У меня тоже была рогатка. Стрелял я «пульками». Нашёл как-то кусок толстой алюминиевой проволоки, разрезал её кусачками, согнул, и получились пульки. Но разве мои пульки могли сравняться с пулями Василия, сделанными из толстых гвоздей?
У Вовки рогатки не было. Он даже летом книжки читал, не до рогаток ему. Зато он всегда был готов рассказать нам интересные истории.
Сидели мы как-то на берегу озера. Чтобы не скучно было сидеть, стали камни в воду бросать — «блины» делать. У меня пять «блинов» получилось, у Вовки три, а у Василия семь. Сжульничал он, конечно. Семь сам насчитал. Мы спорить начали, а он говорит: «Тогда пересчитайте». И смеётся — вода-то уже гладкая стала.
Вовка стал искать плоский камень, чтобы рекорд Василия побить, но нашёл старую шариковую ручку.
— Василий, — закричал Вовка. — Тебе ручка не нужна?
Взял Василий ручку, развинтил, стержень выкинул, а трубку в карман положил.
— Для школы оставлю, — сказал он. — Если бумагу разжевать и из трубки дунуть, то на уроке повеселее станет.
— А у индейцев духовые ружья были, — сказал Вовка. — Я читал, что они охотились с ними. Это трубки такие, а внутри стрела отравленная. Это если на кабана. А если на птицу, то можно и неотравленную.
— А трубки большие? — поинтересовался Василий.
— Разные. Бывают такие, — Вовка развёл руками на ширину плеч, — а бывают и такие.
Он встал и показал, что трубки бывали выше его роста.

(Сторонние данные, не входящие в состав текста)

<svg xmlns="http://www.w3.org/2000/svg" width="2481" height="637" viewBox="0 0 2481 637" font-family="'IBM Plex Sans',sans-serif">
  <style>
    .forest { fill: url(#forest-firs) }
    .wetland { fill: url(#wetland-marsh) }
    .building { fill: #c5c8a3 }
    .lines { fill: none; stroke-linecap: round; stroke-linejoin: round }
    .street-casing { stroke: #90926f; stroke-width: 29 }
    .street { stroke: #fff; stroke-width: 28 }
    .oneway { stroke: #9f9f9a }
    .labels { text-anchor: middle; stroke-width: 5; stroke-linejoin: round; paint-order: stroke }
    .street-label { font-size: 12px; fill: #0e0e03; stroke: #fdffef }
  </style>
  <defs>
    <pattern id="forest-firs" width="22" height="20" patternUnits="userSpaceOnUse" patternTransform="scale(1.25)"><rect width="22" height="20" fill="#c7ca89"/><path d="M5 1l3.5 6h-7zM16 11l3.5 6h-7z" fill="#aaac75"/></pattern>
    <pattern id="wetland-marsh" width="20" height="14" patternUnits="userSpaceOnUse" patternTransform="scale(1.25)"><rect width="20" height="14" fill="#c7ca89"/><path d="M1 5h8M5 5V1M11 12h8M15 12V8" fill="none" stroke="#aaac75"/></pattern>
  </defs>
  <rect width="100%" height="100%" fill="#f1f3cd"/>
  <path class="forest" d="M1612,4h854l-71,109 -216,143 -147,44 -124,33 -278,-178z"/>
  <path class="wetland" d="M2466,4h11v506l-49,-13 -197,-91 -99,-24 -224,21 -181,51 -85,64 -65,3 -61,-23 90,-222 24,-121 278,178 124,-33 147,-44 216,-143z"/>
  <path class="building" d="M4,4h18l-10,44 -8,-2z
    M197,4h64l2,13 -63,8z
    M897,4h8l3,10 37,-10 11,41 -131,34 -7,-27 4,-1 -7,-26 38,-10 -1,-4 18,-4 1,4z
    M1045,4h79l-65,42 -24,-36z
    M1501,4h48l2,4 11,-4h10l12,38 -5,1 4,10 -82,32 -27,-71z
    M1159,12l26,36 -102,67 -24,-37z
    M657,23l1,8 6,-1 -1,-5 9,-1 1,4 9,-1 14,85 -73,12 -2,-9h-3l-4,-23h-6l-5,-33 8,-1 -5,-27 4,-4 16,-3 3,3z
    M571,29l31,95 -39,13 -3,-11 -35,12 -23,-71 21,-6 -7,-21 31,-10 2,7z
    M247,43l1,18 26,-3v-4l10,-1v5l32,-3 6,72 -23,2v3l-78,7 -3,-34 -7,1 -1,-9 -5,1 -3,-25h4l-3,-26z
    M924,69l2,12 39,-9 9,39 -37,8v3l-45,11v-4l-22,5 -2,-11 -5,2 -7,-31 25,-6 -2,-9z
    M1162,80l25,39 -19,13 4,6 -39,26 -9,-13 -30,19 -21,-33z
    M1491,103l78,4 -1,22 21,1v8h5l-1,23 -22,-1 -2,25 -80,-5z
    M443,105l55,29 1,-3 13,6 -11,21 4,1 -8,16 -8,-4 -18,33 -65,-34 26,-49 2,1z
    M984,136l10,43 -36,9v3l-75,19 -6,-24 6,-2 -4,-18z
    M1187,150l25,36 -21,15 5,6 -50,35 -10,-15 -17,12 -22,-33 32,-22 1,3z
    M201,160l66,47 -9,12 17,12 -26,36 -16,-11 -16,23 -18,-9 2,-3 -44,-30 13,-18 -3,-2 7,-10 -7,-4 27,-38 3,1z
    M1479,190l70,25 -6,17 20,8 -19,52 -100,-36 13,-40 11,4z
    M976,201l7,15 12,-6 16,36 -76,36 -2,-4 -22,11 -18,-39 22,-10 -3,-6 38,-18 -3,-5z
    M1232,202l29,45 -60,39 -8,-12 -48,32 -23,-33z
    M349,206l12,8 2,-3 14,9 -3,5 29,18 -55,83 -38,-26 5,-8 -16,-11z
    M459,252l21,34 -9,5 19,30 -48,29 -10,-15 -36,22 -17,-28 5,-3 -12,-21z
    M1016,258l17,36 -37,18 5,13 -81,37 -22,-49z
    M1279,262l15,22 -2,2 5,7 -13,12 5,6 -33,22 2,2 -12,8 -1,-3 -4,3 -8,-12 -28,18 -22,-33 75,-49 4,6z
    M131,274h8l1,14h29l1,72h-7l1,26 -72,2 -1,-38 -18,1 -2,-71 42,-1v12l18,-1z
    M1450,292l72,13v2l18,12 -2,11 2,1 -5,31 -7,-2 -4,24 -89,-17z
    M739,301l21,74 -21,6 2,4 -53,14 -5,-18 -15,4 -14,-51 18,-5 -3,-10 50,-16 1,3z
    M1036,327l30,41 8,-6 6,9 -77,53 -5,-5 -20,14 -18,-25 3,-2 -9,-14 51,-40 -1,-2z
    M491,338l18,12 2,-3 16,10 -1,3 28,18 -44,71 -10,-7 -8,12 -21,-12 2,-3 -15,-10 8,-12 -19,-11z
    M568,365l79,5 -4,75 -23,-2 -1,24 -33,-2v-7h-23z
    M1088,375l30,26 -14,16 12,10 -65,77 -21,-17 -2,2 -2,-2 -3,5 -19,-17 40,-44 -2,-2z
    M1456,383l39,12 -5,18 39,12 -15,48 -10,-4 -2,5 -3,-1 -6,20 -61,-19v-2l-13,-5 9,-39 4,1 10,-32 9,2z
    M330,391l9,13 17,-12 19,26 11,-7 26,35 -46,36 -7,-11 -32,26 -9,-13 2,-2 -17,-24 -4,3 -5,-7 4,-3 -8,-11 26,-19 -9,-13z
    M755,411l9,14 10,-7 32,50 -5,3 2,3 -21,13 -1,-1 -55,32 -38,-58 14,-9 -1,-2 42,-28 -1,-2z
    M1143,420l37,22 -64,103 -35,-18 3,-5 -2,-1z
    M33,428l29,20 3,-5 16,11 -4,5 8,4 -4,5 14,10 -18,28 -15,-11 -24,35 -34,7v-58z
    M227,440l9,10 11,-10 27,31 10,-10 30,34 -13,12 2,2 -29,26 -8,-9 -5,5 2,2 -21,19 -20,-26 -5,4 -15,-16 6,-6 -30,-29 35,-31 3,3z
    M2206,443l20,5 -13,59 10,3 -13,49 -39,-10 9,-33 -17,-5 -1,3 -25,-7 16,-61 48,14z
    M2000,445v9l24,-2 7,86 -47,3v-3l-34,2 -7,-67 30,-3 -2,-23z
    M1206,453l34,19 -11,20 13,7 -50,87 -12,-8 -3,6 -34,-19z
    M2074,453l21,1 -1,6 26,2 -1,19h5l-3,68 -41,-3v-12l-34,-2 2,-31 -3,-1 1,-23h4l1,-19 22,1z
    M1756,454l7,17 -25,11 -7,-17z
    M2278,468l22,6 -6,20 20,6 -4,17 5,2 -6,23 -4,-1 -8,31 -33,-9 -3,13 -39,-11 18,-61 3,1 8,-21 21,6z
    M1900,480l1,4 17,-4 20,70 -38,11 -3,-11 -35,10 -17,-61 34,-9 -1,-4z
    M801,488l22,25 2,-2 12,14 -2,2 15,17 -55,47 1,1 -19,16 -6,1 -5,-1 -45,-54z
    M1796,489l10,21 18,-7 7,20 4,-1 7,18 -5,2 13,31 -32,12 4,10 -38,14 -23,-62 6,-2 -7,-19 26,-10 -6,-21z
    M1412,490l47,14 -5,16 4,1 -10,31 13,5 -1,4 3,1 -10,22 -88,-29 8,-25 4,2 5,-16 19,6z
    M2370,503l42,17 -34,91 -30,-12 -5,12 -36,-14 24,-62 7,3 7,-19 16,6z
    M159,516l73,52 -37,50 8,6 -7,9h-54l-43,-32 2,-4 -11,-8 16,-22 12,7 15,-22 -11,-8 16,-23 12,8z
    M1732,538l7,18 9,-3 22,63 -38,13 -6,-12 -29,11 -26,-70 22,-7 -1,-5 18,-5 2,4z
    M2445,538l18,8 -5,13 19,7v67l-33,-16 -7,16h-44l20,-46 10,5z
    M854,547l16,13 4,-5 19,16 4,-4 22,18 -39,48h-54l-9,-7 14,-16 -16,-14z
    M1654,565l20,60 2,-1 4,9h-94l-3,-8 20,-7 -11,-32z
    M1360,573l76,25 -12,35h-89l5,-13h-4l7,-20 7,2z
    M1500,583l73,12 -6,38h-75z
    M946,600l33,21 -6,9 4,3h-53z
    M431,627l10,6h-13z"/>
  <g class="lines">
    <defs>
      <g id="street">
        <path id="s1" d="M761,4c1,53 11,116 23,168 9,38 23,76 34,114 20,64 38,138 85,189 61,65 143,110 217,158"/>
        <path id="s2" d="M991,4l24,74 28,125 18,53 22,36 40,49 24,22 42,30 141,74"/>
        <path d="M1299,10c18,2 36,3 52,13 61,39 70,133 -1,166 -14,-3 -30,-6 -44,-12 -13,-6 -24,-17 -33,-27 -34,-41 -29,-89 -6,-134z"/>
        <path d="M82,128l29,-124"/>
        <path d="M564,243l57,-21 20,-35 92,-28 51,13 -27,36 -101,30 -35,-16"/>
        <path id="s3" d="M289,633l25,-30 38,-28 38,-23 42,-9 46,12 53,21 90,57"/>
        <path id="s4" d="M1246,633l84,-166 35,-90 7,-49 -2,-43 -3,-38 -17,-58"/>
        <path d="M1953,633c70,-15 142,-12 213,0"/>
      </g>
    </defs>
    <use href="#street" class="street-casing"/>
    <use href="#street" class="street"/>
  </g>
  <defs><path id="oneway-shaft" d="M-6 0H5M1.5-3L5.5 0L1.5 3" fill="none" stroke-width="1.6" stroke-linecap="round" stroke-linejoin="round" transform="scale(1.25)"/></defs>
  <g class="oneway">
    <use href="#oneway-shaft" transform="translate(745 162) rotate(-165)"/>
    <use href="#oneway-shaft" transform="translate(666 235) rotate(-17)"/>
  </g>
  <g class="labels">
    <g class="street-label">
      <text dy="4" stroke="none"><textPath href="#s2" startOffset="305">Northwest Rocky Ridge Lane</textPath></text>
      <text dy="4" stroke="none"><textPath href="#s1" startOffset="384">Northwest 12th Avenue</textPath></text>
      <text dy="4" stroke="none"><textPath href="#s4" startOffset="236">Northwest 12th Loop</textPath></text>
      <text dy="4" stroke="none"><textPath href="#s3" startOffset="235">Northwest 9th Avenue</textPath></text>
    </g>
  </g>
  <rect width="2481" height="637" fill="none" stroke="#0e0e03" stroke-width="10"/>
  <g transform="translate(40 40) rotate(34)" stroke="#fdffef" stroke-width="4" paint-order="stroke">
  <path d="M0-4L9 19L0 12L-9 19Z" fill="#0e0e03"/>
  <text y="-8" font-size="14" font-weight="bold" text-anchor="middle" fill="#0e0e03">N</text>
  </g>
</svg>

— Нам надо трубки найти, — загорелся Василий. — Будем на кабанов охотиться.
— А где ты яд найдёшь? — спросил Вовка. — Индейцы кураре использовали.
— А что такое кураре? — спросил я.
— Это то, чем стрелы смазывали.
— Аааа…
— Поганку можно использовать, — предложил Василий.

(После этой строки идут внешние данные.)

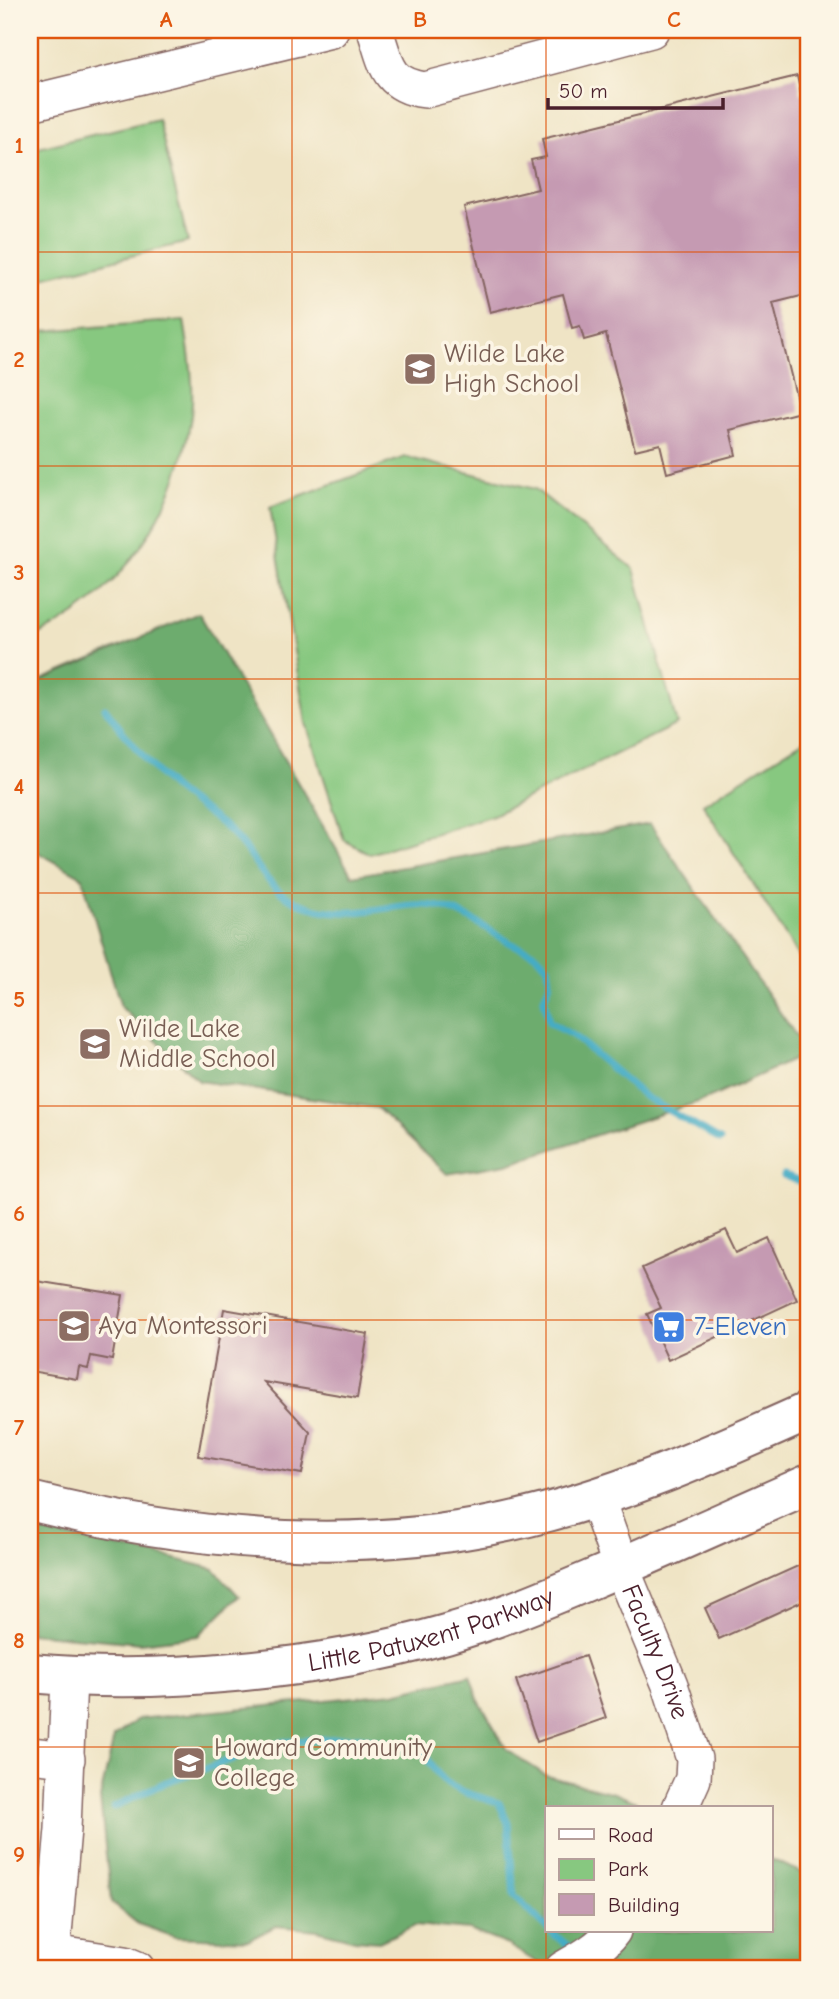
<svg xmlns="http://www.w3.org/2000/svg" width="839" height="1999" font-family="'Comic Neue',sans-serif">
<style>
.green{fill:#87c880;stroke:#687456;stroke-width:2}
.forest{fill:#6dac6e;stroke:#5c664c;stroke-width:2}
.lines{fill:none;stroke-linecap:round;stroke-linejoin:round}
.stream{stroke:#45acc5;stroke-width:7}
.building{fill:#c59ab2}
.minor-casing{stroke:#846461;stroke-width:38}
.major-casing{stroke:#846461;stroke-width:42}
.minor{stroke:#fff;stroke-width:35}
.major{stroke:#fff;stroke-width:38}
.grid{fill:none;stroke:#e0560e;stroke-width:2;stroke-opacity:0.55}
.labels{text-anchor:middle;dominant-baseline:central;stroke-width:7;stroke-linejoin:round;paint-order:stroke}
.education-label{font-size:26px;fill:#785e54;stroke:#fcf5e5;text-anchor:start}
.shop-label{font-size:26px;fill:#366cbe;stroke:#fcf5e5;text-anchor:start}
.street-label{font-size:26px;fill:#4a1f2b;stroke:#fcf5e5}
.neatline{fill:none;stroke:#e0560e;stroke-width:2.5}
.grid-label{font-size:23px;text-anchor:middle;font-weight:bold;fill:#e0560e}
</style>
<rect width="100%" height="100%" fill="#fcf5e5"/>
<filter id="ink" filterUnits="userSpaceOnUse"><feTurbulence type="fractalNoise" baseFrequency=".0143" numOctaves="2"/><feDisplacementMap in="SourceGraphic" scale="14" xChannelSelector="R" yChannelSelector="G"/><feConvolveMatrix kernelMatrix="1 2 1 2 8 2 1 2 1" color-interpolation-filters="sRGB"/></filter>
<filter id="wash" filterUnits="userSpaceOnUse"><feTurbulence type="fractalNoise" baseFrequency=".00686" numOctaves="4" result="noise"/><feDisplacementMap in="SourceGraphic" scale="28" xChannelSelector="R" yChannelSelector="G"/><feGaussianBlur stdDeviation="1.57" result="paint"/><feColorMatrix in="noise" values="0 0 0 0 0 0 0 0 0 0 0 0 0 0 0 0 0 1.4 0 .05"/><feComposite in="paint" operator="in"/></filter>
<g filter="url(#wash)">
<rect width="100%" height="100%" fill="#efe4c5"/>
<path class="green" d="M158 119 188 242 30 281V150Z
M184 320C189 352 195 384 191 416 178 511 120 600 30 639V332Z
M405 457 535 489 634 569 677 724 493 815 370 854 344 840 306 723 270 507Z
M809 737V973L703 804Z"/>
<path class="forest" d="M199 613 352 876 650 824 808 1053 710 1098 507 1164 447 1174 377 1108 199 1081 121 1007 82 877 30 848V685Z
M30 1529 168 1557 214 1569 239 1596 198 1636 140 1643 30 1633Z
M470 1675 478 1699 507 1750 547 1776 614 1793 651 1808H547V1931H771V1859L809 1876V1969H548L508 1945 469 1930 415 1925 379 1942 355 1940 317 1930 276 1926 249 1940 175 1937 138 1924 111 1902 100 1798 114 1737 138 1719 394 1693Z"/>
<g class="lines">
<path class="stream" d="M105 708C123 733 152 769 174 789 190 803 209 813 225 827 263 860 260 895 317 909 350 917 379 908 412 905 453 902 476 923 509 942 516 947 526 948 533 953 539 956 544 963 548 967L550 983 544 999 549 1022 575 1037 645 1097 720 1140
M784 1176 809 1185
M114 1807 166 1782 283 1742 359 1737 424 1752C444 1792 459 1790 499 1803L508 1823 514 1896 547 1928
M550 1931 574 1951"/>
</g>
<g id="blocks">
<path class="building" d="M797 76 801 94 809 92V294L773 303 800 412 730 430 736 455 667 473 660 444 635 450 606 334 584 340 580 326 572 328 563 294 490 312 464 207 538 189 531 160 546 157 542 139Z
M726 1230 737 1253 769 1238 797 1300 668 1360 647 1314 661 1308 642 1268Z
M30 1280 123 1295 112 1360 91 1356 88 1369 79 1367 77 1379 30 1371Z
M224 1309 368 1334 357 1398 264 1382 310 1432 302 1474 198 1456Z
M809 1561V1598L719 1639 705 1608Z
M585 1656 606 1718 537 1742 516 1680Z"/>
</g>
</g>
<g filter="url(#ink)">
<use href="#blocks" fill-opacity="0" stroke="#846461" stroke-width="2"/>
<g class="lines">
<defs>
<g id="minor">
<path d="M375 30C386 62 386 85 425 90L651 30"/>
<path d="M30 103 331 30"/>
<path id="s1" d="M596 1497 621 1567 670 1685 694 1759 693 1779 680 1808"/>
<path d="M30 1755 67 1759"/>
<path d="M53 1953 125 1964 137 1969"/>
<path d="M51 1969 63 1829 69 1677"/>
<path d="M563 1969C581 1959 601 1948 613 1931"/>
</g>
<g id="major">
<path d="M30 1501C185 1540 350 1556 507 1522 613 1499 711 1455 809 1411"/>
<path id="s2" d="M30 1673C159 1685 321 1670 446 1634 495 1620 543 1600 590 1580 664 1549 736 1516 809 1484"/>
</g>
</defs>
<use href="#minor" class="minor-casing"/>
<use href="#major" class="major-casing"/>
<use href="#minor" class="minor"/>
<use href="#major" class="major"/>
</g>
</g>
<path class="grid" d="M292 30V1969M546 30V1969M30 252H809M30 466H809M30 679H809M30 893H809M30 1106H809M30 1320H809M30 1533H809M30 1747H809"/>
<defs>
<symbol id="school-square" viewBox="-11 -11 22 22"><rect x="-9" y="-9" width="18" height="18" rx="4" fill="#8d6e63" stroke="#fcf5e5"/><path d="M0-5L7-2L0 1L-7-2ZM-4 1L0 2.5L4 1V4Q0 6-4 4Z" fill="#fff"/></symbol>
<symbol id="supermarket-square" viewBox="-11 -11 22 22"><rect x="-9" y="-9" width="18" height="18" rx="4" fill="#3f7fe0" stroke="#fcf5e5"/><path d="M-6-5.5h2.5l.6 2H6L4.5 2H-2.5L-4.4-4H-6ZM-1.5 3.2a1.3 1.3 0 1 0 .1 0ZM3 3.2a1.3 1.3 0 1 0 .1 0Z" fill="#fff"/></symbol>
<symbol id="university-square" viewBox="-11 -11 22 22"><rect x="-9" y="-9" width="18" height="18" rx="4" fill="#8d6e63" stroke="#fcf5e5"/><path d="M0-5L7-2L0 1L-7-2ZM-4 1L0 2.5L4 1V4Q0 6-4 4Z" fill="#fff"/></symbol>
</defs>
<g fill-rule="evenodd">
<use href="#school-square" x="401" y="350" width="38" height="38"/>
<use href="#school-square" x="76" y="1025" width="38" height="38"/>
<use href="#school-square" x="55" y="1307" width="38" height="38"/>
<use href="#supermarket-square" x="650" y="1308" width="38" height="38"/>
<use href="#university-square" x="170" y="1744" width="38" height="38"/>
</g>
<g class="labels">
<g class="education-label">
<text x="444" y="354">Wilde Lake<tspan x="444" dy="30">High School</tspan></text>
<text x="119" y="1029">Wilde Lake<tspan x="119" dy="30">Middle School</tspan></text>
<text x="98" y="1326">Aya Montessori</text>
<text x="214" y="1748">Howard Community<tspan x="214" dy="30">College</tspan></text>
</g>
<g class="shop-label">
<text x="694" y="1327">7-Eleven</text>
</g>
<g class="street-label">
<text stroke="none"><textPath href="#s2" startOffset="406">Little Patuxent Parkway</textPath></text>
<text stroke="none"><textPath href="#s1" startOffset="166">Faculty Drive</textPath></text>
</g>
</g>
<rect width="839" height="1999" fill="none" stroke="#fcf5e5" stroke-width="77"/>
<rect x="545" y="1806" width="228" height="126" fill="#fcf5e5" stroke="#b59f9b" stroke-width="2"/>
<rect x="559" y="1829" width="35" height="10" fill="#ffffff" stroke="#b59f9b" stroke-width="2"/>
<text x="608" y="1842" font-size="21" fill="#4a1f2b">Road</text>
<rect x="559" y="1859" width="35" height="21" fill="#87c880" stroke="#b59f9b" stroke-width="2"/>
<text x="608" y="1876" font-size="21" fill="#4a1f2b">Park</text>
<rect x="559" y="1894" width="35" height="21" fill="#c59ab2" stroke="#b59f9b" stroke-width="2"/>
<text x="608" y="1912" font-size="21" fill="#4a1f2b">Building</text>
<path d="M548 98v10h175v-10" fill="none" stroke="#4a1f2b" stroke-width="3.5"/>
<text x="559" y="98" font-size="21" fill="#4a1f2b" stroke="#fcf5e5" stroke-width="5" paint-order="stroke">50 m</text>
<rect x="38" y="38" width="762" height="1922" class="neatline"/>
<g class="grid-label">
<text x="166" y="27">A</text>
<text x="420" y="27">B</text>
<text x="674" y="27">C</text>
<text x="19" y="153">1</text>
<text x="19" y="367">2</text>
<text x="19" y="580">3</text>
<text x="19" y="794">4</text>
<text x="19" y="1007">5</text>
<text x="19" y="1221">6</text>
<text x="19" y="1435">7</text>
<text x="19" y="1648">8</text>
<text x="19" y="1862">9</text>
</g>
</svg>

— Нет, — сказал Вовка. — Я однажды нечаянно кусок поганки съел, и ничего со мной не было. Правда, папа сказал, что это была сыроежка.
— На кабанов не будем охотиться, — сказал я. — Тут кабаны не водятся. Давайте на уток.
— Лучше на гусей, — предложил Василий. — Жареный гусь с яблоками такой вкусный! У нас антоновка скоро поспеет, гусь будет кстати.
— А где трубку взять? Водопроводная труба не пойдёт. У нас воздуха не хватит в неё дуть.
— Я придумал, — сказал Вовка. — На стекольной свалке я видел длинные трубки. Такие сгодятся.
Стекольный завод находился в пяти километрах от наших домов. Туда ходил автобус, и мы иногда ездили на заводскую свалку за оплавленными кусками цветного стекла. Василий однажды нашёл там почти целую хрустальную вазу, притащил её домой и устроил в ней склад оторванных пуговиц. Завод славился тем, что там сделали стёкла для кремлёвских звёзд. «Из рубина», — сказал мне Василий. «Из рубиновых стёкол», — уточнил всезнающий Вовка. «А что такое рубиновые стёкла?» — спросил Василий. «Это стёкла, куда селен добавляют». «А что такое селен?» «Это то, что в стёкла добавляют».